Methods: The imaging dose enhancement ratio (IDER), defined as the ratio of the imaging dose without addition of gold nanoparticles to the tumour to the dose with addition of gold nanoparticles to the tumour, was calculated using Monte Carlo simulation (EGSnrc-based codes) based on an X-ray Volumetric Imager (XVI, Elekta Oncology Systems). The photon beam energy from the CBCT and nanoparticle concentration were varied in the range of 120 – 140 kVp and 3 – 40 mg/ml, respectively. An oval-shaped phantom with dimension similar to a Rando phantom (pelvis section) was used. The materials of the phantom were set to water, and water plus gold nanoparticles, to determine the imaging dose with and without addition of gold nanoparticles in the CBCT-based image-guided radiotherapy.

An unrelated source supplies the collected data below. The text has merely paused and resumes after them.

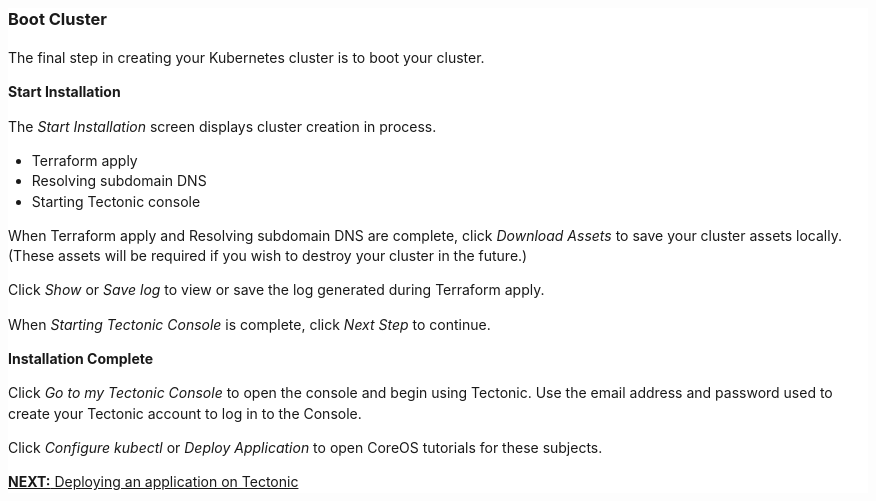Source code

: ### Boot Cluster

The final step in creating your Kubernetes cluster is to boot your cluster.

**Start Installation**

The *Start Installation* screen displays cluster creation in process.

* Terraform apply
* Resolving subdomain DNS
* Starting Tectonic console

When Terraform apply and Resolving subdomain DNS are complete, click *Download Assets* to save your cluster assets locally. (These assets will be required if you wish to destroy your cluster in the future.)

Click *Show* or *Save log* to view or save the log generated during Terraform apply.

When *Starting Tectonic Console* is complete, click *Next Step* to continue.

**Installation Complete**

Click *Go to my Tectonic Console* to open the console and begin using Tectonic. Use the email address and password used to create your Tectonic account to log in to the Console.

Click *Configure kubectl* or *Deploy Application* to open CoreOS tutorials for these subjects.

[**NEXT:** Deploying an application on Tectonic][first-app]


[install-req]: ../../install/aws/requirements.md
[ssh-key]: ../../install/aws/requirements.md#ssh-key
[vpc-req]: ../../install/aws/requirements.md#using-an-existing-vpc
[trouble-shoot]: ../../install/aws/troubleshooting.md
[privileges]: ../../install/aws/requirements.md#privileges
[first-app]: first-app.md
[creating-aws]: creating-aws.md
[aws-troubleshooting]: ../../install/aws/troubleshooting.md
[verification-key]: https://coreos.com/security/app-signing-key/
[account-login]: https://account.coreos.com/login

Results: It is found that the IDER value increased with a decrease of photon beam energy, and increase of nanoparticle concentration. Based on the maximum IDER of 1.6, with photon beam energy and nanoparticle concentration equal to 120 kVp and 40 mg/ml determined in this study, and the experimental imaging dosimetry of the similar phantom with CBCT irradiation, the imaging dose was estimated to be 0.63% of the typical therapeutic dose of 2 Gy per fraction used in radiotherapy. This is within the standard uncertainty of ±5% in radiation dose delivery.
Conclusion: From the results of risk assessment using IDER predicted by Monte Carlo simulation, it is concluded that the radiation exposure from kV-CBCT with addition of gold nanoparticles as contrast agent is within the dose delivery uncertainty in image-guided radiotherapy.